In its ruling handed down today, the Judicial Committee of the London-based Privy Council said INDECOM does not have the power to arrest, charge or prosecute.
"There is nothing in the 2010 Act to suggest that it was intended that the Commission should perform any function in relation to the prosecution of incident offences," the panel of judges said in a judgment.
It described incident offences as those matters which form the basis of INDECOM investigations.
Writing on behalf of the court, Lord Lloyd-Jones, ruled that INDECOM is an investigative body and that it would have been “surprising” if Parliament intended it to prosecute without making any provision in the law to support that.
According to the judgment, prosecution is the function of the Director of Public Prosecutions.
However, it was not all defeat for INDECOM, as the Privy Council also ruled that INDECOM has the power to bring action under Section 33 of its governing law where its investigations are being obstructed without lawful justification.
The court said it makes sense in such instances since INDECOM is primarily an investigative body.
"It is not disputed that a prosecution in respect of an offence under Section 33 is capable of aiding the Commission in the discharge of its investigative functions and that the Commission therefore has an implied power, consistent with the express terms of the 2010 Act, to bring a prosecution for a Section 33 offence,” Lord Lloyd-Jones wrote.
Meanwhile, the Privy Council says the 2018 case against Deputy Superintendent Albert Diah should be restored in the Jamaican Court of Appeal for sentencing.
Six years ago, the Appeal Court had quashed the conviction of Diah.
He was arrested by INDECOM investigators for obstructing investigators following allegations that on August 29, 2013, police personnel from the St Catherine South Division fatally shot a woman in Windsor Heights, Central Village.

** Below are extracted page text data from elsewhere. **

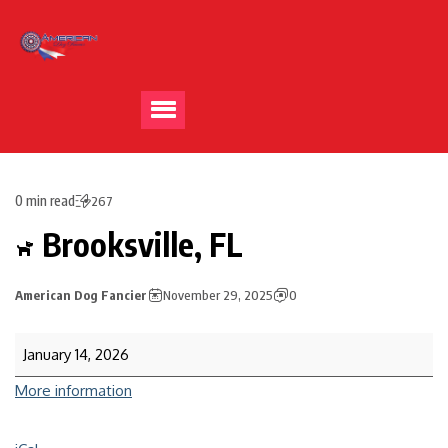
0 min read
267
Brooksville, FL
American Dog Fancier
November 29, 2025
0
January 14, 2026
More information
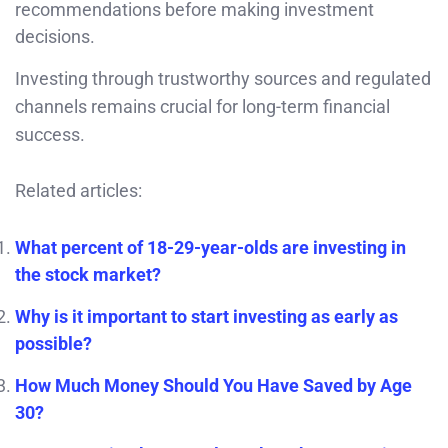
recommendations before making investment
decisions.
Investing through trustworthy sources and regulated
channels remains crucial for long-term financial
success.
Related articles:
What percent of 18-29-year-olds are investing in
the stock market?
Why is it important to start investing as early as
possible?
How Much Money Should You Have Saved by Age
30?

Personnel from INDECOM reportedly went to the Central Village Police Station to secure the weapons involved.
However, Deputy Superintendent Diah took the weapons and refused to hand them over.
In 2014, Diah was convicted and fined $800, 000.

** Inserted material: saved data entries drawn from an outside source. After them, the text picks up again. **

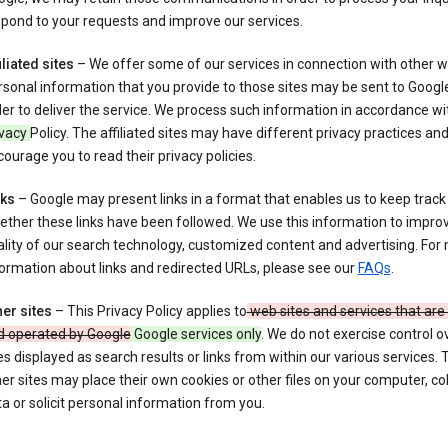
pond to your requests and improve our services.
iliated sites
– We offer some of our services in connection with other w
sonal information that you provide to those sites may be sent to Google
er to deliver the service. We process such information in accordance wit
ivacy
Policy. The affiliated sites may have different privacy practices an
ourage you to read their privacy policies.
nks
– Google may present links in a format that enables us to keep track
ther these links have been followed. We use this information to impro
lity of our search technology, customized content and advertising. For
ormation about links and redirected URLs, please see our
FAQs
.
er sites
– This Privacy Policy applies to
web sites and services that ar
d operated by Google
Google services only
. We do not exercise control o
es displayed as search results or links from within our various services.
er sites may place their own cookies or other files on your computer, col
a or solicit personal information from you.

However, in 2018, he was freed by the Appeal Court.
The Privy Council has agreed with the Court of Appeal that an INDECOM staff may initiate prosecution in a private capacity, as a citizen, but it said the legislation has made this a “practical impossibility”.
According to the law lords, the INDECOM Act requires that all information that the agency deals with be treated confidentially and breaching this is a criminal offence.
Exemptions, the UK-based court said, do not cover private prosecution and the INDECOM Commissioner or employees “would be committing a criminal offence if they were to try to use any evidence gained in the course of the investigation in support of a private prosecution”.
The case originated from a 2012 challenge brought by the Police Federation in the Supreme Court where the union challenged INDECOM’s power of arrest.
The court ruled in favour of INDECOM.
The Federation challenged the decision in the Court of Appeal which, in 2018, overturned Supreme Court’s judgment.
INDECOM then took the matter to the Privy Council.